Eddyville, Kentucky; United States;
- Frequency: 900 kHz

Programming
- Format: Defunct

Ownership
- Owner: Tilent, Inc.

History
- First air date: May 2, 1981; 44 years ago
- Last air date: 2012
- Former call signs: WEAK (1980–1986)

Technical information
- Facility ID: 36402
- Class: D
- Power: 1,000 watts day 120 watts night
- Transmitter coordinates: 37°4′26″N 88°4′48″W﻿ / ﻿37.07389°N 88.08000°W

= WWLK (AM) =

WWLK (900 AM) was a radio station licensed to serve Eddyville, Kentucky, United States. The station was owned by Tilent, Inc.

==History==
The station, which was a 250-watt daytime-only station, was assigned a construction permit with the assigned callsign WEAK on September 15, 1980, under original ownership by Lyon County Broadcasting Company. On May 2, 1981, the station was launched by a group of local business people. On March 14, 1986, the station changed its call sign to WWLK following the purchase of the station by Brian Gentry.
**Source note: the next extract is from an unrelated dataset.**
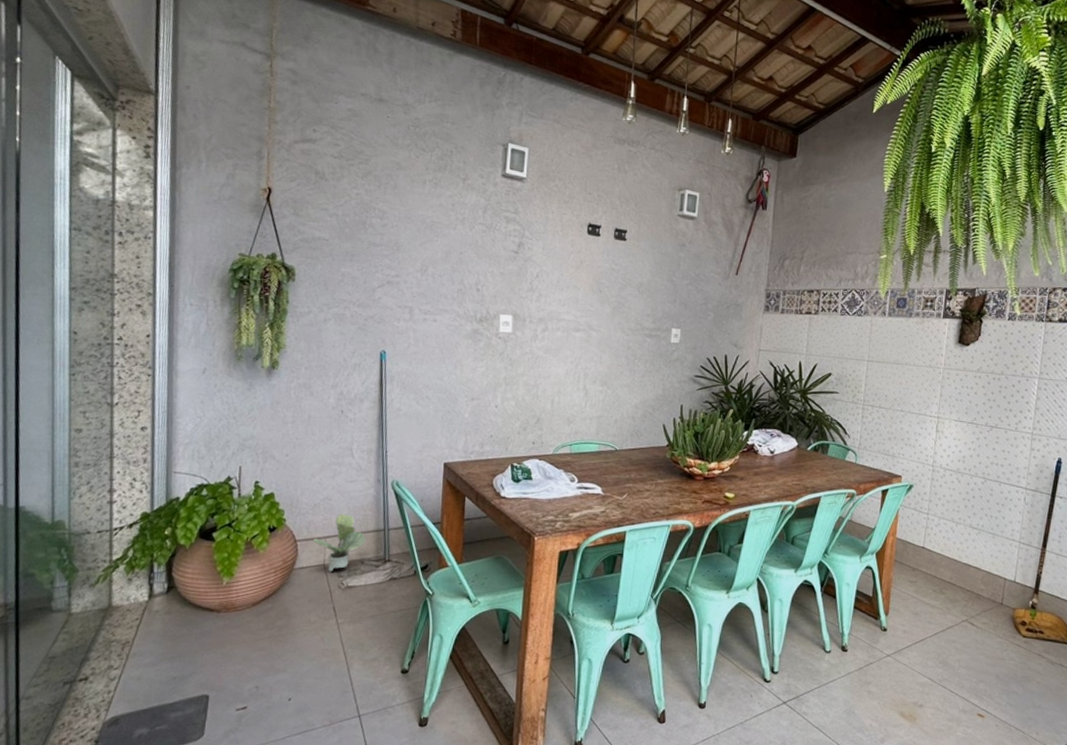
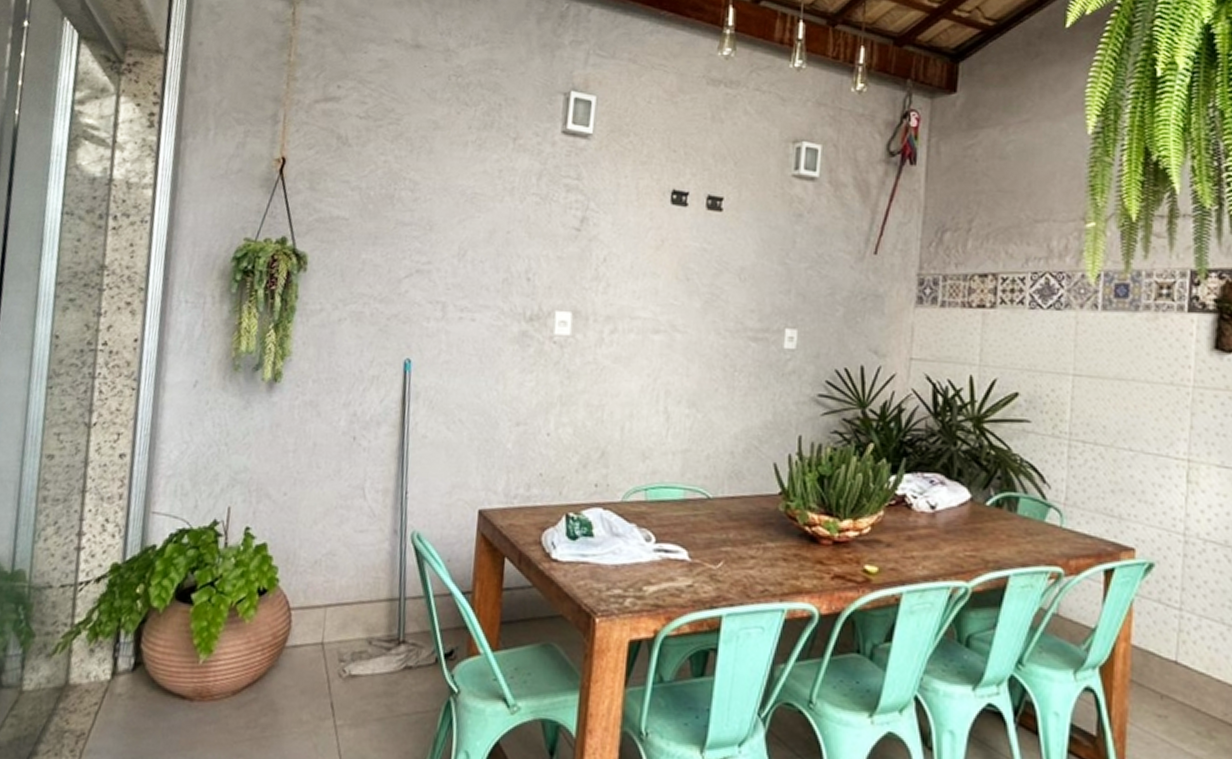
potted plant: present [313,513,366,572] -> none [311,574,376,654]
The station had been broadcasting a Country music format from its sign on until it was acquired by Bible Time Ministries, albeit with Tilent, Inc. as its licensee on July 20, 1989. The ministries converted it into a Christian radio station as part of its group of stations.

On April 19, 2012, the station's license was cancelled and its call sign deleted by the Federal Communications Commission.